# PROBLEM 1:
Answer these questions from the article on Mississippi university funding:
(a) Which two universities does Bounds say get comparatively less money now?
(b) Roughly what percent of their overall funding do universities get from the state?
(c) How much of the $333.2 million would first be set aside for operating expenses?
# PROBLEM 2:
According to the article on Mississippi university funding, which parts of the university system are left out of the changes?
# PROBLEM 3:
Extend the article on Mississippi university funding beyond its final paragraph.

# EXTRACT:
By Jeff Amy/The Associated Press
JACKSON — A new funding formula meant to equalize state money among Mississippi’s eight universities will come before a College Board committee on Wednesday and could get a vote by the full board on Thursday.
In recent years, the individual universities’ shares of overall state funding have remained the same, even as enrollments have shrunk at some and grown at others.
“There’s this inequitable distribution that’s grown over time,” said Higher Education Chancellor Hank Bounds, noting that the University of Southern Mississippi and Delta State University get comparatively more money now, while the University of Mississippi and Mississippi University for Women get comparatively less.
Bounds said the board will consider boosting funding for universities on the low end of the current scale, but wouldn’t cut money to any school.
“Universities are underfunded in this state, so even universities that get more of a share of the money are underfunded,” he said Tuesday in an interview. He said it would be bad to include cuts as part of a plan to redistribute state funding.
He also said he hopes to prevent losses to any school for at least the next two years, and then would try to limit losses to 2 percent of state funding in any year. Since universities get only about 35 percent of overall funding from the state, that would mean a school would lose less than 1 percent of overall funding in any one year.
The University of Mississippi Medical Center is not included in the changes. Also excluded are the agricultural units of Mississippi State University and Alcorn State University.
The current proposal calls for dividing $333.2 million by first putting aside 7 percent, or $24.2 million, to fund operating expenses. The four smallest universities would get about 15 percent of operating expenses funded by the state, while Jackson State University would get 10 percent and Ole Miss, MSU and USM would get 6 percent. Bounds said that the smaller schools, because they don’t benefit from economy of scale of a larger institution, need more of a boost on their baseline expenses.

# RECORDS PROVIDED:
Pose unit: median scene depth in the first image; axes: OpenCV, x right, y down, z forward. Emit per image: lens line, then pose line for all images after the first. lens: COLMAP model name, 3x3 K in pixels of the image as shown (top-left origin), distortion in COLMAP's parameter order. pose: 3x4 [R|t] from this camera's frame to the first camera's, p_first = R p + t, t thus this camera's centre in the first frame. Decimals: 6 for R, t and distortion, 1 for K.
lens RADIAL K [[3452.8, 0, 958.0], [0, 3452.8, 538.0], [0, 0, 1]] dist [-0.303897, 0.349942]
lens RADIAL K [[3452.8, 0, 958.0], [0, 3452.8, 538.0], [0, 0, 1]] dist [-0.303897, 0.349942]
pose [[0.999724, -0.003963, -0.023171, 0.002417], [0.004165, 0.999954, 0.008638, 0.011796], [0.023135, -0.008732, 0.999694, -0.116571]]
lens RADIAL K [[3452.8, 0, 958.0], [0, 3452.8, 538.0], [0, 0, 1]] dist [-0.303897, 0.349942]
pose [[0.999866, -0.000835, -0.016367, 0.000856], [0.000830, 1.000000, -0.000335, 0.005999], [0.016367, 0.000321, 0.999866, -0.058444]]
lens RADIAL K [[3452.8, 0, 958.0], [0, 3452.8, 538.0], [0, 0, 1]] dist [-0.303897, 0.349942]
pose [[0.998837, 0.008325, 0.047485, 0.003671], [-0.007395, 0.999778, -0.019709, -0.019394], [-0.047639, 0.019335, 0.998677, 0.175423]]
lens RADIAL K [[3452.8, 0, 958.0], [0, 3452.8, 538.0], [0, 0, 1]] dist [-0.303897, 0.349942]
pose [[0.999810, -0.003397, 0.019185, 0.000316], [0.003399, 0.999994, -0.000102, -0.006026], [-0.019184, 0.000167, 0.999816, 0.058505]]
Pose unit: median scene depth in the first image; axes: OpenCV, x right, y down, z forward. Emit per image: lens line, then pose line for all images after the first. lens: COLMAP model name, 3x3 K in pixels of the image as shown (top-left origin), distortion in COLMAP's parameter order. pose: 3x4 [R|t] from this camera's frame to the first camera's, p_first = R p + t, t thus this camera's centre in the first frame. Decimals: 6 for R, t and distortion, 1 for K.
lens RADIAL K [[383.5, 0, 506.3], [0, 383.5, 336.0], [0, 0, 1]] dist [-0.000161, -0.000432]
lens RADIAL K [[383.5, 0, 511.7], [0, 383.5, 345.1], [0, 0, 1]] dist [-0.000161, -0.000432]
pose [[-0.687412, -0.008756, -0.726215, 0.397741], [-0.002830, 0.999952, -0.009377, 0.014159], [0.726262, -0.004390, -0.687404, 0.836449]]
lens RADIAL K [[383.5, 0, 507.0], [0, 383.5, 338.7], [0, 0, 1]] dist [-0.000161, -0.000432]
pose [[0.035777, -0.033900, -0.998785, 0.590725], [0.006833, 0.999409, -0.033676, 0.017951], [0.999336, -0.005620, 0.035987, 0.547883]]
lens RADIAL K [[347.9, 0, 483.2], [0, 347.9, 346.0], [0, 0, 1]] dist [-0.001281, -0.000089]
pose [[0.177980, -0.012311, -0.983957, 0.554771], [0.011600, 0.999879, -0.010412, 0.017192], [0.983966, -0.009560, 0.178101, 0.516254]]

# RESPONSE BOX 1:
(a) The University of Mississippi and Mississippi University for Women.
(b) About 35 percent.
(c) 7 percent, or $24.2 million.

# RESPONSE BOX 2:
- The University of Mississippi Medical Center
- The agricultural units of Mississippi State University
- The agricultural units of Alcorn State University

# RESPONSE BOX 3:
The next 84 percent of the money, or $278 million, would be allocated based on how many course-hours students complete. Each school would get a share of the overall course hours taught in the system, with hours weighted to reflect the higher expenses of teaching graduate courses or courses that require highly-paid faculty and technical equipment. For example, a university would get 8.8 times more money to teach a credit hour of a doctoral-level math, science or engineering course than it gets for teaching an introductory English course.
The final 9 percent of the money, or $30.9 million, would be distributed as a reward to universities that fulfill College Board priorities. For example, schools would get money when students completed one year or two years’ worth of credit hours, when students who entered with a 19 or lower on the ACT college test graduated, when outside research money increased, when they graduated a greater share of their students, or when they spent less money per graduate.
Some states have made students pay more to study for graduate degrees with high earnings potential, such as a master’s of business administration. The proposed Mississippi formula would give higher subsidies for an MBA. Bounds said the College Board is discussing higher tuition levels for degrees that lead to higher pay, but hasn’t made a decision.